TO DO:
Copy each line below in which the string "LNPs" appears.

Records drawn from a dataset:
-------

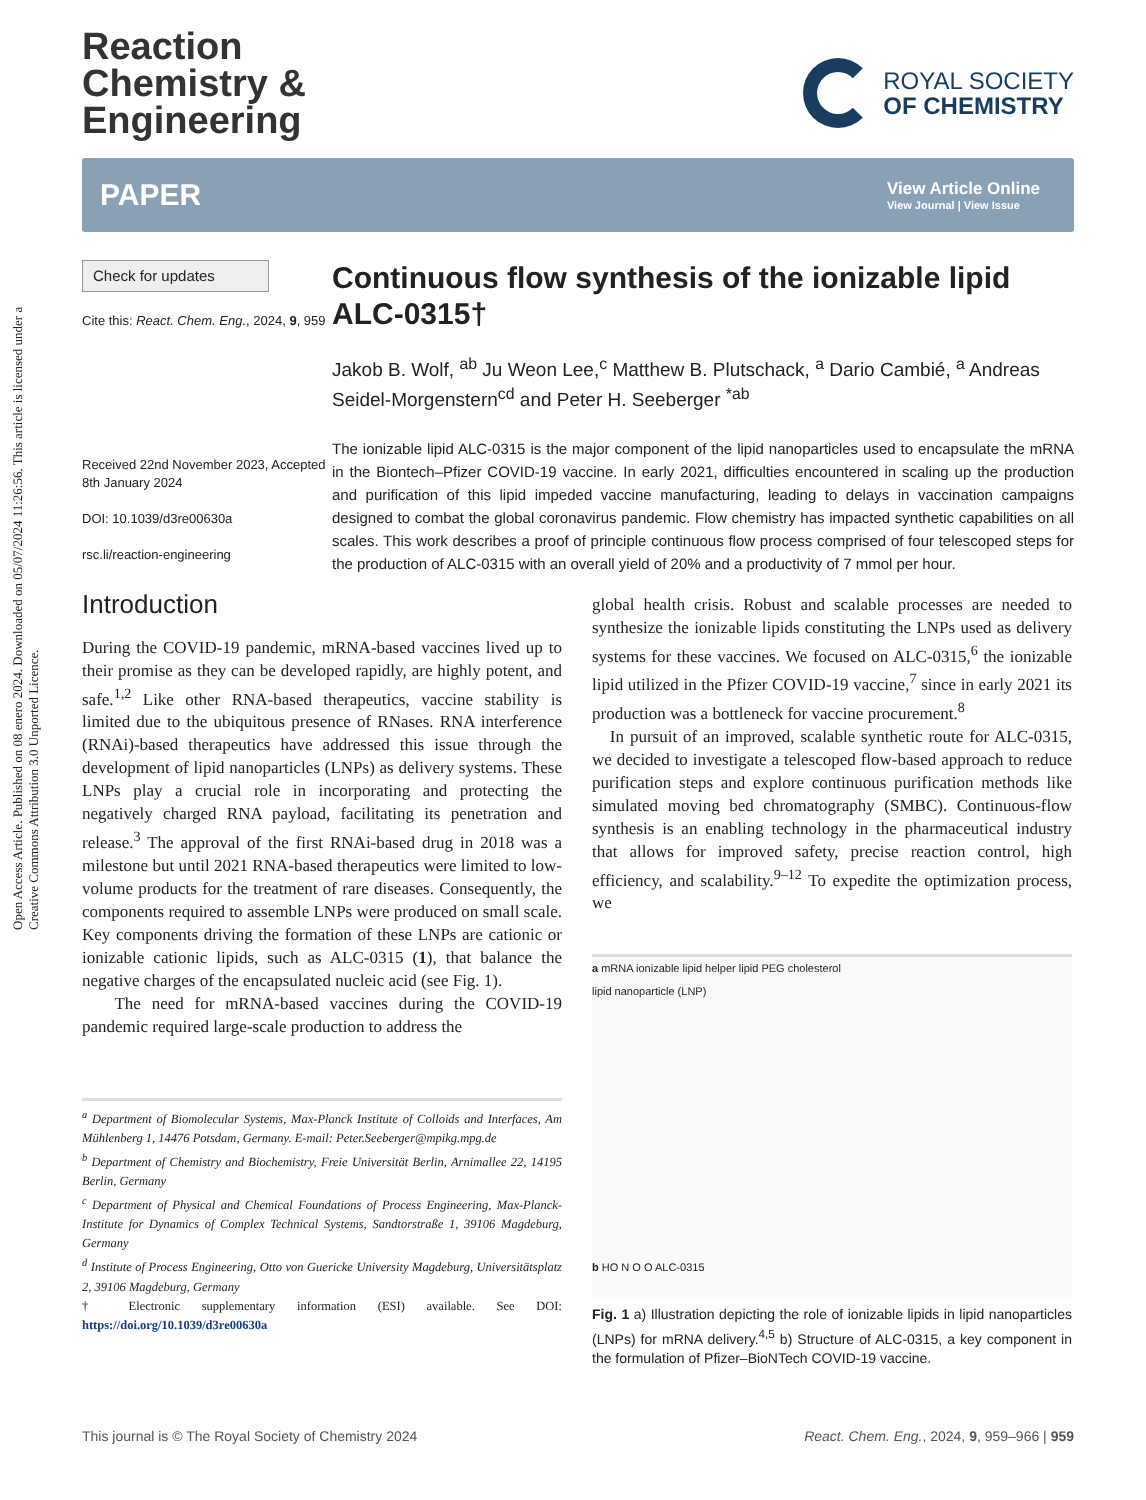Open Access Article. Published on 08 enero 2024. Downloaded on 05/07/2024 11:26:56. This article is licensed under a Creative Commons Attribution 3.0 Unported Licence.
Reaction
Chemistry &
Engineering
ROYAL SOCIETY
OF CHEMISTRY
PAPER
View Article Online
View Journal | View Issue
Check for updates
Cite this: React. Chem. Eng., 2024, 9, 959
Received 22nd November 2023, Accepted 8th January 2024
DOI: 10.1039/d3re00630a
rsc.li/reaction-engineering
Continuous flow synthesis of the ionizable lipid ALC-0315†
Jakob B. Wolf, <sup>ab</sup> Ju Weon Lee,<sup>c</sup> Matthew B. Plutschack, <sup>a</sup> Dario Cambié, <sup>a</sup> Andreas Seidel-Morgenstern<sup>cd</sup> and Peter H. Seeberger <sup>*ab</sup>
The ionizable lipid ALC-0315 is the major component of the lipid nanoparticles used to encapsulate the mRNA in the Biontech–Pfizer COVID-19 vaccine. In early 2021, difficulties encountered in scaling up the production and purification of this lipid impeded vaccine manufacturing, leading to delays in vaccination campaigns designed to combat the global coronavirus pandemic. Flow chemistry has impacted synthetic capabilities on all scales. This work describes a proof of principle continuous flow process comprised of four telescoped steps for the production of ALC-0315 with an overall yield of 20% and a productivity of 7 mmol per hour.
Introduction
During the COVID-19 pandemic, mRNA-based vaccines lived up to their promise as they can be developed rapidly, are highly potent, and safe.<sup>1,2</sup> Like other RNA-based therapeutics, vaccine stability is limited due to the ubiquitous presence of RNases. RNA interference (RNAi)-based therapeutics have addressed this issue through the development of lipid nanoparticles (LNPs) as delivery systems. These LNPs play a crucial role in incorporating and protecting the negatively charged RNA payload, facilitating its penetration and release.<sup>3</sup> The approval of the first RNAi-based drug in 2018 was a milestone but until 2021 RNA-based therapeutics were limited to low-volume products for the treatment of rare diseases. Consequently, the components required to assemble LNPs were produced on small scale. Key components driving the formation of these LNPs are cationic or ionizable cationic lipids, such as ALC-0315 (1), that balance the negative charges of the encapsulated nucleic acid (see Fig. 1).
The need for mRNA-based vaccines during the COVID-19 pandemic required large-scale production to address the
<sup>a</sup> Department of Biomolecular Systems, Max-Planck Institute of Colloids and Interfaces, Am Mühlenberg 1, 14476 Potsdam, Germany. E-mail: Peter.Seeberger@mpikg.mpg.de
<sup>b</sup> Department of Chemistry and Biochemistry, Freie Universität Berlin, Arnimallee 22, 14195 Berlin, Germany
<sup>c</sup> Department of Physical and Chemical Foundations of Process Engineering, Max-Planck-Institute for Dynamics of Complex Technical Systems, Sandtorstraße 1, 39106 Magdeburg, Germany
<sup>d</sup> Institute of Process Engineering, Otto von Guericke University Magdeburg, Universitätsplatz 2, 39106 Magdeburg, Germany
† Electronic supplementary information (ESI) available. See DOI: https://doi.org/10.1039/d3re00630a
global health crisis. Robust and scalable processes are needed to synthesize the ionizable lipids constituting the LNPs used as delivery systems for these vaccines. We focused on ALC-0315,<sup>6</sup> the ionizable lipid utilized in the Pfizer COVID-19 vaccine,<sup>7</sup> since in early 2021 its production was a bottleneck for vaccine procurement.<sup>8</sup>
In pursuit of an improved, scalable synthetic route for ALC-0315, we decided to investigate a telescoped flow-based approach to reduce purification steps and explore continuous purification methods like simulated moving bed chromatography (SMBC). Continuous-flow synthesis is an enabling technology in the pharmaceutical industry that allows for improved safety, precise reaction control, high efficiency, and scalability.<sup>9–12</sup> To expedite the optimization process, we
a mRNA ionizable lipid helper lipid PEG cholesterol
lipid nanoparticle (LNP)
b HO N O O ALC-0315
Fig. 1 a) Illustration depicting the role of ionizable lipids in lipid nanoparticles (LNPs) for mRNA delivery.<sup>4,5</sup> b) Structure of ALC-0315, a key component in the formulation of Pfizer–BioNTech COVID-19 vaccine.
This journal is © The Royal Society of Chemistry 2024 React. Chem. Eng., 2024, 9, 959–966 | 959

-------

RESPONSE BOX:
During the COVID-19 pandemic, mRNA-based vaccines lived up to their promise as they can be developed rapidly, are highly potent, and safe.<sup>1,2</sup> Like other RNA-based therapeutics, vaccine stability is limited due to the ubiquitous presence of RNases. RNA interference (RNAi)-based therapeutics have addressed this issue through the development of lipid nanoparticles (LNPs) as delivery systems. These LNPs play a crucial role in incorporating and protecting the negatively charged RNA payload, facilitating its penetration and release.<sup>3</sup> The approval of the first RNAi-based drug in 2018 was a milestone but until 2021 RNA-based therapeutics were limited to low-volume products for the treatment of rare diseases. Consequently, the components required to assemble LNPs were produced on small scale. Key components driving the formation of these LNPs are cationic or ionizable cationic lipids, such as ALC-0315 (1), that balance the negative charges of the encapsulated nucleic acid (see Fig. 1).
global health crisis. Robust and scalable processes are needed to synthesize the ionizable lipids constituting the LNPs used as delivery systems for these vaccines. We focused on ALC-0315,<sup>6</sup> the ionizable lipid utilized in the Pfizer COVID-19 vaccine,<sup>7</sup> since in early 2021 its production was a bottleneck for vaccine procurement.<sup>8</sup>
Fig. 1 a) Illustration depicting the role of ionizable lipids in lipid nanoparticles (LNPs) for mRNA delivery.<sup>4,5</sup> b) Structure of ALC-0315, a key component in the formulation of Pfizer–BioNTech COVID-19 vaccine.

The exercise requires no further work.